Kürt kadın devrimciler Sakine Cansız, Leyla Şaylemez ve Fidan Doğan’ın 9 Ocak 2013’te katledilmeleri, Van'da düzenlenen etkinliklerle protesto edildi. HDP il binasında düzenlenen basın açıklamasına HDP Van İl Eş Başkanı Yadişen Karabulak, Ümit Dede,  HDP Van milletvekilleri Muazzez Orhan, Murat Sarısaç, TJA aktivistleri, DTK temsilcileri, Barış Anneleri ve halk katıldı. Etkinlikte 2016 yılında Silopi’de katledilen DBP PM Üyesi Sêvê Demir, Silopi Halk Meclisi Eş Başkanı Pakize Nayır ve TJA Aktivisti Fatma Uyar’ın fotoğraflarının bulunduğu pankart da açıldı.
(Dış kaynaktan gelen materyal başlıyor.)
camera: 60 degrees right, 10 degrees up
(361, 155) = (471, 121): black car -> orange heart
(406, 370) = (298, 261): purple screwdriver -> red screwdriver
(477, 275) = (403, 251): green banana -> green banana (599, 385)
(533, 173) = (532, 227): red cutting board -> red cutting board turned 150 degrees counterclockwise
ORHAN: KATLİAMI MİT PLANLAMIŞTIR

Basın açıklamasını yapan HDP Van Milletvekili Muazzez Orhan, tam da Kürt sorununun demokratik ve barışçıl çözümünün tartışıldığı bir dönemde Paris Katliamı'nın gerçekleştiğine dikkat çekti. Sakine Cansız, Leyla Şaylemez ve Fidan Doğan’ın MİT ile çalıştığı tespit edilen Ömer Güney tarafından katledildiğini söyleyen Orhan, “Aradan 6 yıl geçti ama katliama ilişkin Fransa’da bir ilerleme kaydedilmedi. Suikastın bir Ozan kod isimli MİT görevlisi tarafından organize edildiği açığa çıktı. Fransa’da ses kayıtları ortaya çıkmış ve MİT’in parmağı kesinleşmiştir. Paris Katliamı'nın ardında karanlık güçler vardır.  Paris Katliamı 'çözüm süreci'ni baltalamaya yönelik bir girişim olarak tarihteki yerini almıştır" diye konuştu.
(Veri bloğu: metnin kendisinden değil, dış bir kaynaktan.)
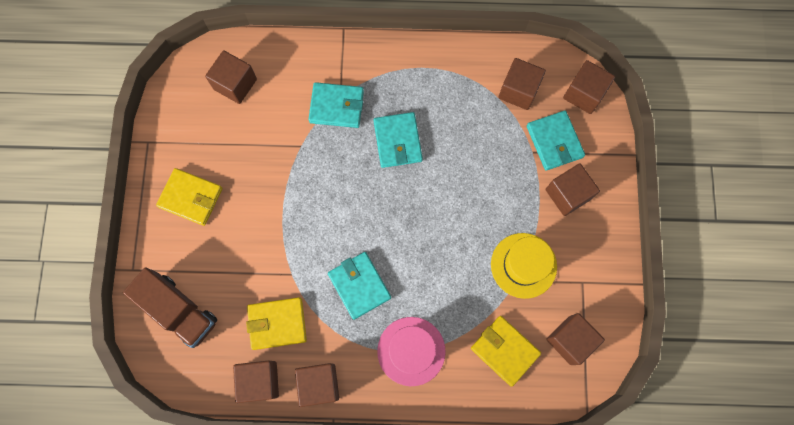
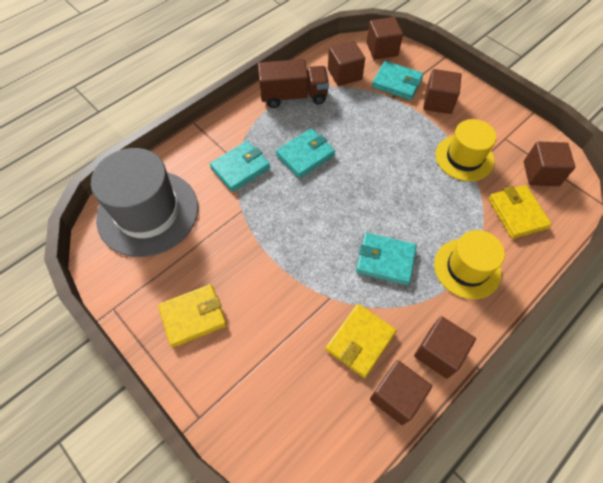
camera: 45 degrees left, 15 degrees down
(179, 310) = (274, 409): brown truck -> brown truck (293, 96)
(235, 84) = (148, 212): brown cube -> grey hat
(397, 141) = (305, 155): turquoise wallet -> turquoise wallet turned 75 degrees counterclockwise
(411, 351) = (467, 268): pink hat -> yellow hat
(504, 350) = (517, 213): yellow wallet -> yellow wallet turned 75 degrees clockwise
‘KATLİAMLAR KAOSA GÖTÜRDÜ'

Katliamdan 1 yıl sonra 'çözüm süreci'ni baltalamaya gerek yönelik sabotajların arttığına işaret eden Orhan, şu değerlendirmeyi yaptı:

"Çatışmasızlık süreçleri bu şekilde sekteye uğramıştır. O günden bu yana toplumu kutuplaştıran, ayrıştıran bir anlayış hakim olmuştur. 'Çözüm süreci'nin bitirilmesiyle başlayan çatışmalar sırasında Silopi’de DBP PM Üyemiz Sêvê Demir, Halk Meclisi Eş Başkanı Pakize Nayır ile TJA Aktivisti Fatma Uyar katledilmiştir. Bu iki katliam birbirinden bağımsız değildir, katliamların sebebi büyüyen kadın mücadelesidir. Bir kez daha söylüyoruz; inkâr ve imha politikaları çözüm değildir. Sorunu daha da derinleştiriyor, ülkeyi ekonomik bir kaosa sürüklüyor. 
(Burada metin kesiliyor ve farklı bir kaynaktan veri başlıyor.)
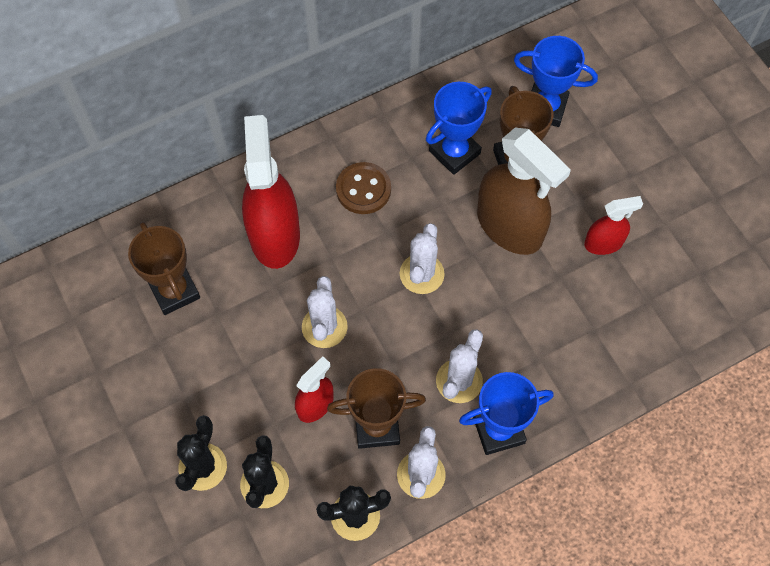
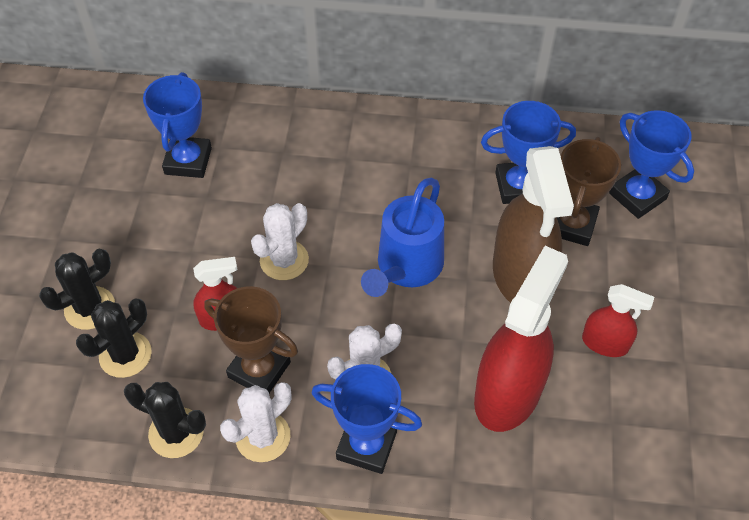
camera: 35 degrees right, 10 degrees down
(174, 291) = (188, 161): brown trophy -> blue trophy
(274, 235) = (305, 164): red spray bottle -> red spray bottle (508, 392)
(363, 189) = (410, 171): brown button -> none
(422, 274) = (406, 268): white cactus -> blue watering can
'LEYLA GÜVEN'E SES VERİLMELİ'

Bunun yanında Sayın Öcalan’a yönelik uygulanan tecrit de Türkiye halklarının kardeşliğine, iradesine, barışına, geleceğine yöneliktir. Sayın Leyla Güven de 63 gündür bu sürece dikkat çekmek amacıyla açlık grevi eylemindedir. 63 gün kritik bir süreçtir, ses verilmediğinde çok kötü ve vahim sonuçlara yol açabilir. Demokrasi, barış ve çözümün sesi olan bu sese  ses verilmelidir. Leyla Güven’in talepleri barışa, kardeşliğe, özgürlüğe açılan yolun sesidir."